Another key issue was that, at a number of questions, the consultation paper sought feedback on legislative issues and options which either required or did not require legislation. However, many of the responses focused on the subject matter more generally, discussed more practical implementation or operation of functions, or outlined the pros and cons of each option, without indicating a preference for adopting legislation or not. The report highlights both the issues related to legislation preferences where available, and outlines the range of other issues discussed, but it should be noted that it was often very difficult to identify any overall preferred approach.

While no campaign responses were received as part of this consultation, there was some evidence of limited co-ordination of responses, particularly between a few local authorities, and between trade union/professional representative bodies and other organisations/individuals. It was not clear which responses were the ‘originals’ but there was evidence of responses at individual questions having been adopted by others.
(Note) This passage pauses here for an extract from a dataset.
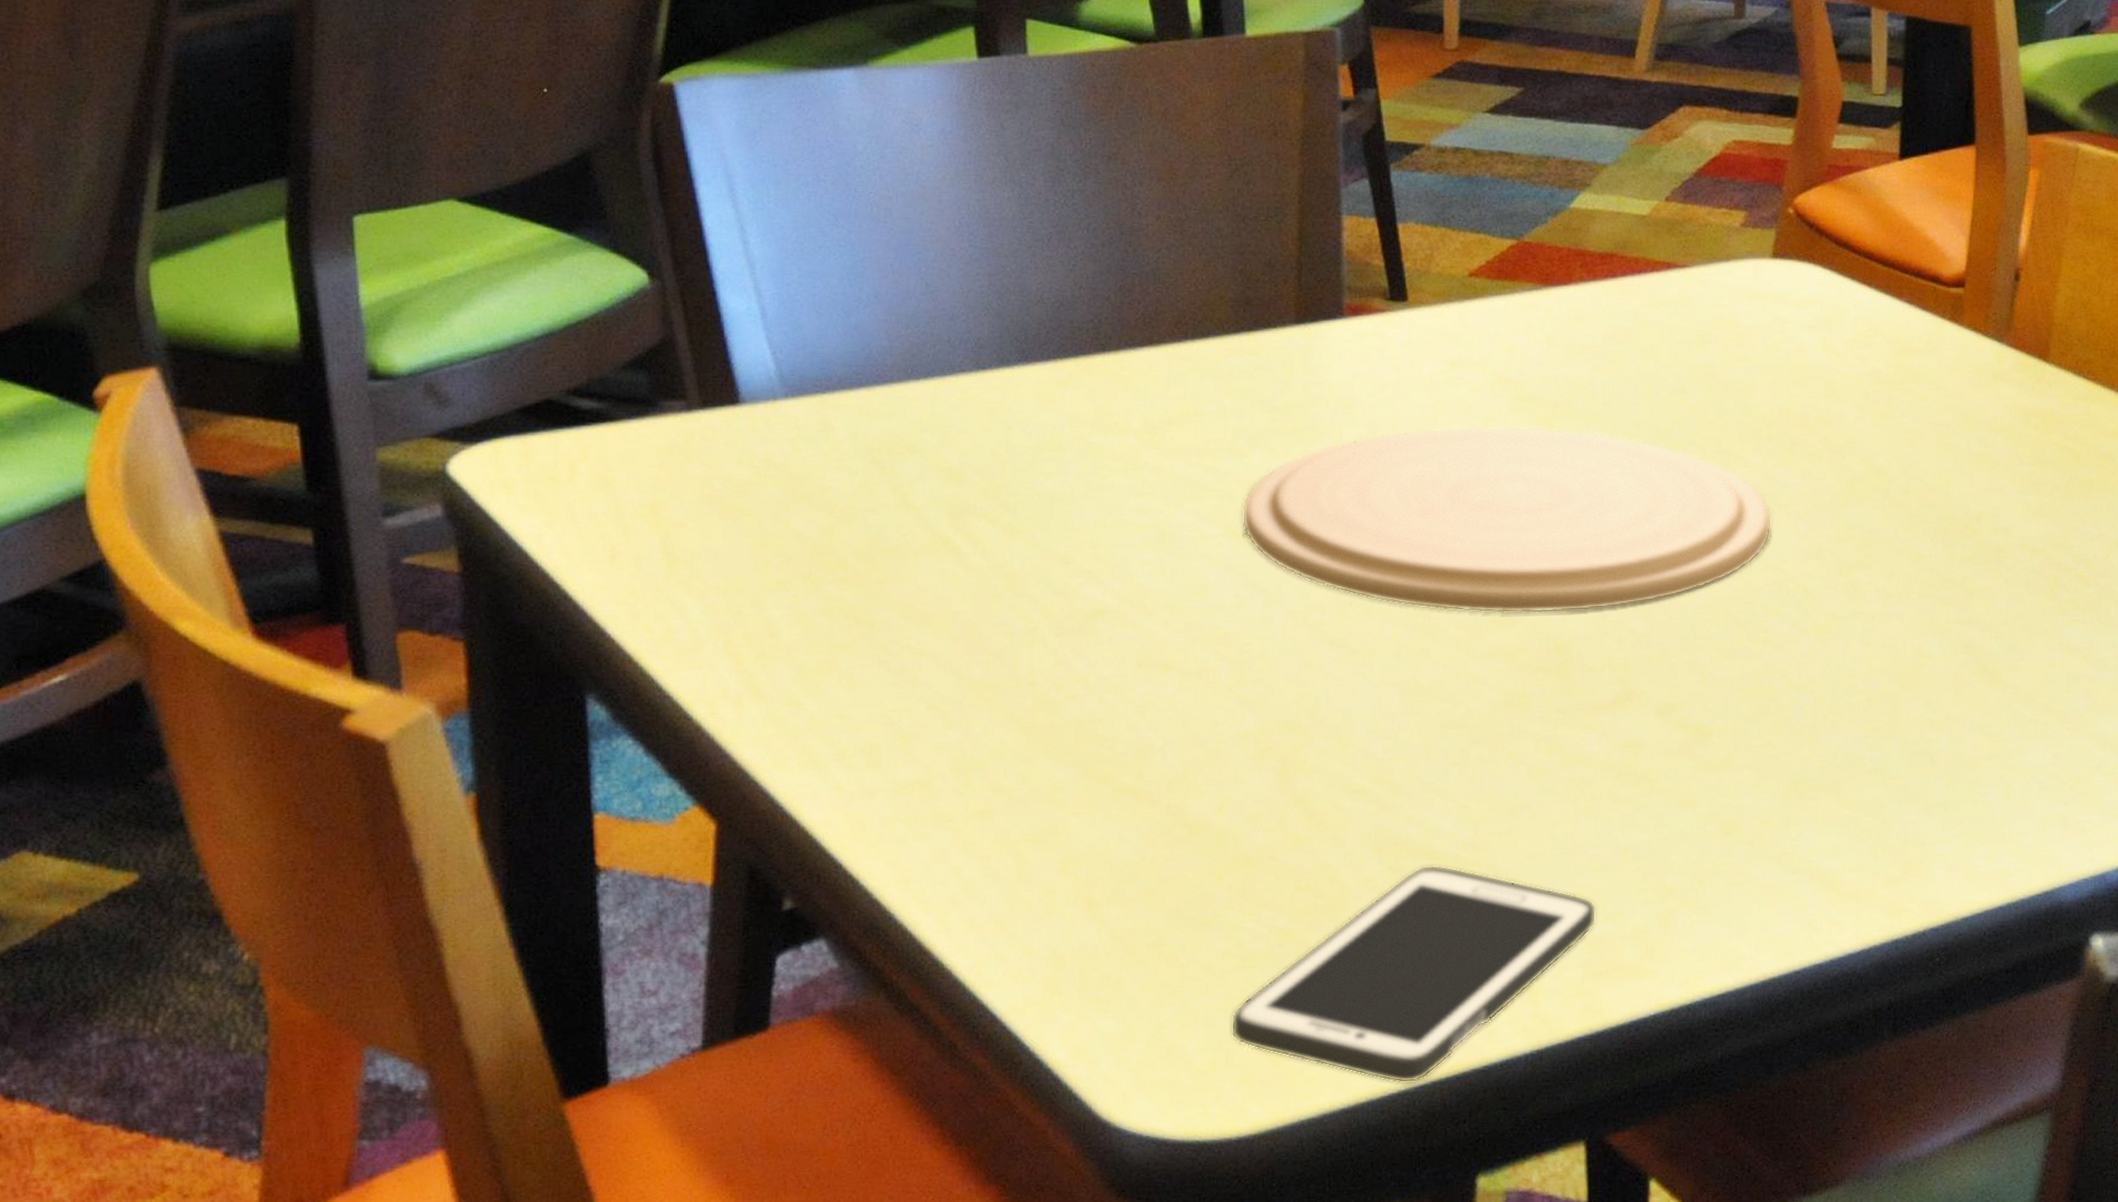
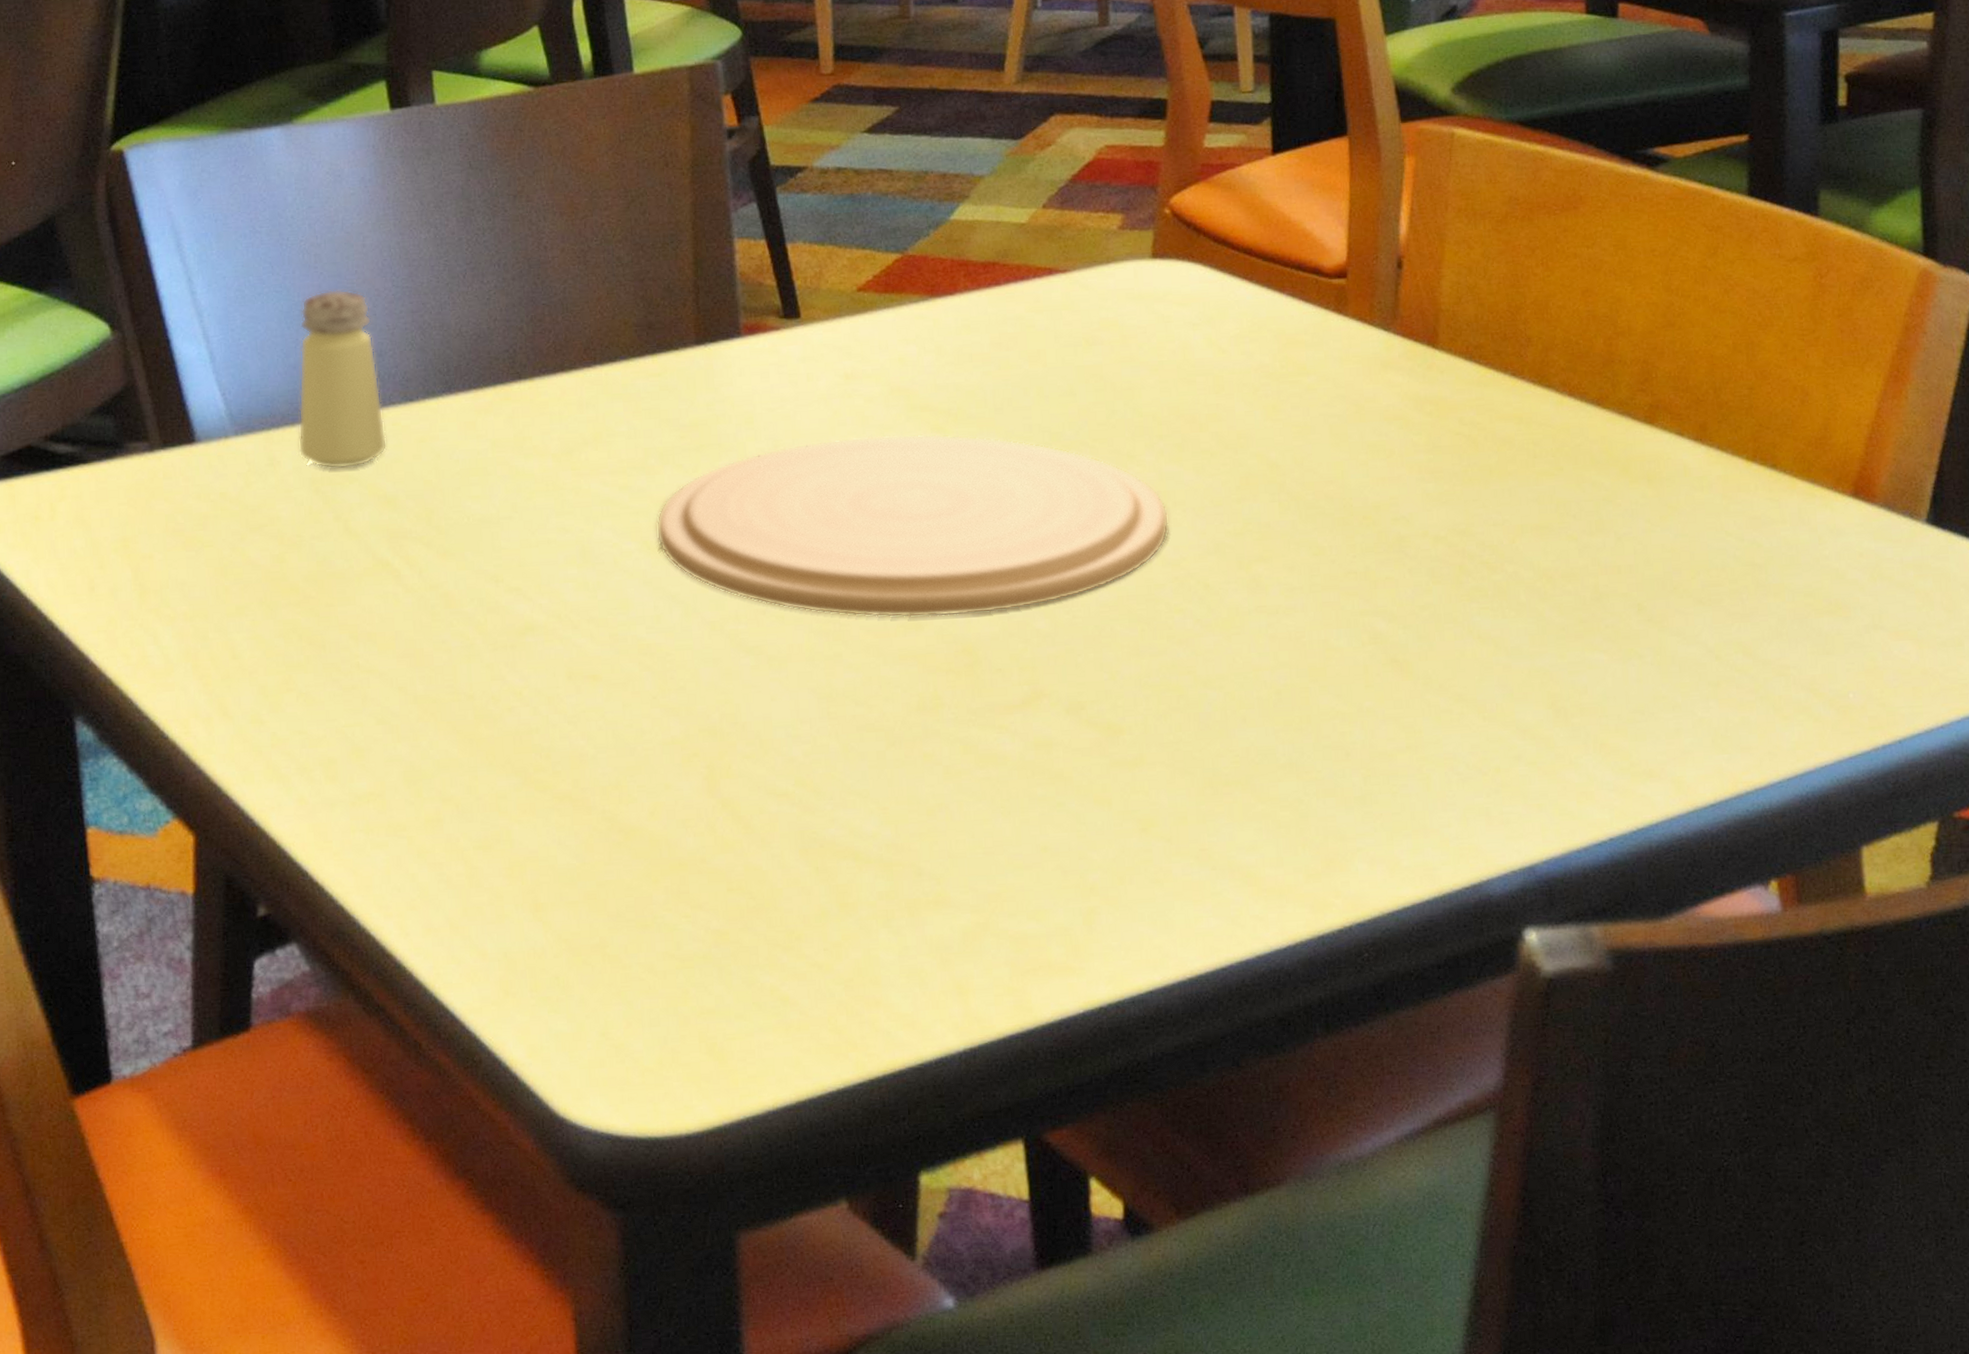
saltshaker: none [855,246,955,438] -> present [298,289,388,469]
cell phone: present [1231,864,1597,1084] -> none [674,865,1021,1081]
The impact of this on the analysis and findings, however, was negligible given the small scale of co-ordination and the range of views expressed - typically the issues highlighted in these co-ordinated responses were also discussed by others and so merited inclusion in the report, regardless of the co-ordination between a few respondents.

It was possible for respondents to participate in the consultation in multiple ways, i.e. submitting a consultation response, either via the online portal or directly via email, and attending an event. In such cases, all input has been considered and included here for completeness, but this should be borne in mind when considering the results as there might be some duplication in views offered by people who contributed using more than one method.

While the events adopted a broader approach and facilitated more open discussion which did not follow the set consultation questions, they tended to identify many of the same issues as the written responses. Therefore, the findings from both strands have been collated and presented together in the relevant sections below.

Where individual respondents offered views that differed from those submitted by organisations, or where views differed between the different organisational sectors, this is identified and outlined in the narrative of the report. However, it should be noted that there was much overlap in the views between respondent types.

Finally, the findings here reflect only the views of those who chose to respond to this consultation. It should be noted that respondents to a consultation are a self-selecting group. The findings should not, therefore, be considered as representative of the views of the wider population.

Remainder of this Report

Chapters 2 and 3 below set out the findings in relation to the proposals for the new qualifications body and the new inspectorate respectively. These chapters present the results as they relate to each consultation question. A significant volume of additional comments, often related to more operational elements of the new organisations or of the delivery of qualifications, assessments and the inspection process, were also provided across responses. This information is included at Chapter 4 and is presented by theme rather than by consultation question in order to avoid repetition. The final chapter sets out recurring comments that were repeated across the consultation questions, and outlines next steps for progressing the Education Bill.